* EXERCISE INSTRUCTIONS:
Copy out all of the data below word for word, but leave the pictures out.

Stored data
○ ○ ○
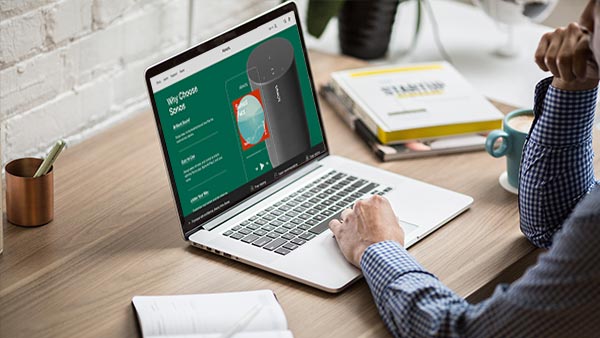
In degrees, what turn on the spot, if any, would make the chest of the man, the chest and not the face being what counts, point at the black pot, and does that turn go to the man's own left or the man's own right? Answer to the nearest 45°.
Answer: approximately 45° to the man's own right

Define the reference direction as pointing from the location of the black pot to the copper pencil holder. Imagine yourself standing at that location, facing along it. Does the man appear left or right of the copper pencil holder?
left

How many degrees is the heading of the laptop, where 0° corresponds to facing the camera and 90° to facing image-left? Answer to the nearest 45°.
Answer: approximately 315°

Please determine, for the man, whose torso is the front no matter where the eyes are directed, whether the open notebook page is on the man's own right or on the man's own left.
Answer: on the man's own left

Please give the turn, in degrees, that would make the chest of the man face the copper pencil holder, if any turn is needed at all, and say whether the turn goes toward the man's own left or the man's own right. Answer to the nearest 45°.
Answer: approximately 45° to the man's own left

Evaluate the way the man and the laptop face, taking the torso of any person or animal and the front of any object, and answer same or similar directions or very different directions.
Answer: very different directions
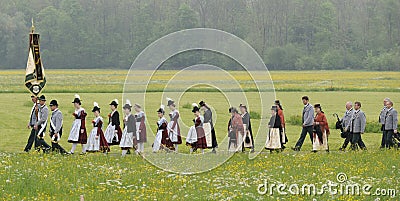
○ ○ ○
* ANSWER TO THE PROBLEM:
In degrees, what turn on the spot, if any, would make the chest of the man, the chest and not the face being what counts, point at the black pot, and does that turn go to the man's own left or the man's own right? Answer to the nearest 45°.
Answer: approximately 45° to the man's own right

Define the reference direction as pointing from the location of the black pot to the copper pencil holder. Imagine yourself standing at that location, facing along it. Does the man appear left or right of the copper pencil holder?
left

How many degrees is the heading of the laptop, where 0° corresponds to facing the camera and 90° to facing image-left? Answer to the nearest 45°.
Answer: approximately 315°

Please determine, for the man, whose torso is the front no matter where the eyes are directed, whether the open notebook page is on the man's own right or on the man's own left.
Answer: on the man's own left

Please give the turn, in degrees, that would make the chest of the man face the copper pencil holder, if any turn is needed at all, and say whether the turn goes toward the man's own left or the man's own right. Answer to the nearest 45°.
Answer: approximately 45° to the man's own left

Evaluate the way the man and the laptop face, taking the torso of any person or animal and the front of any object, and answer same or similar directions or very different directions.
Answer: very different directions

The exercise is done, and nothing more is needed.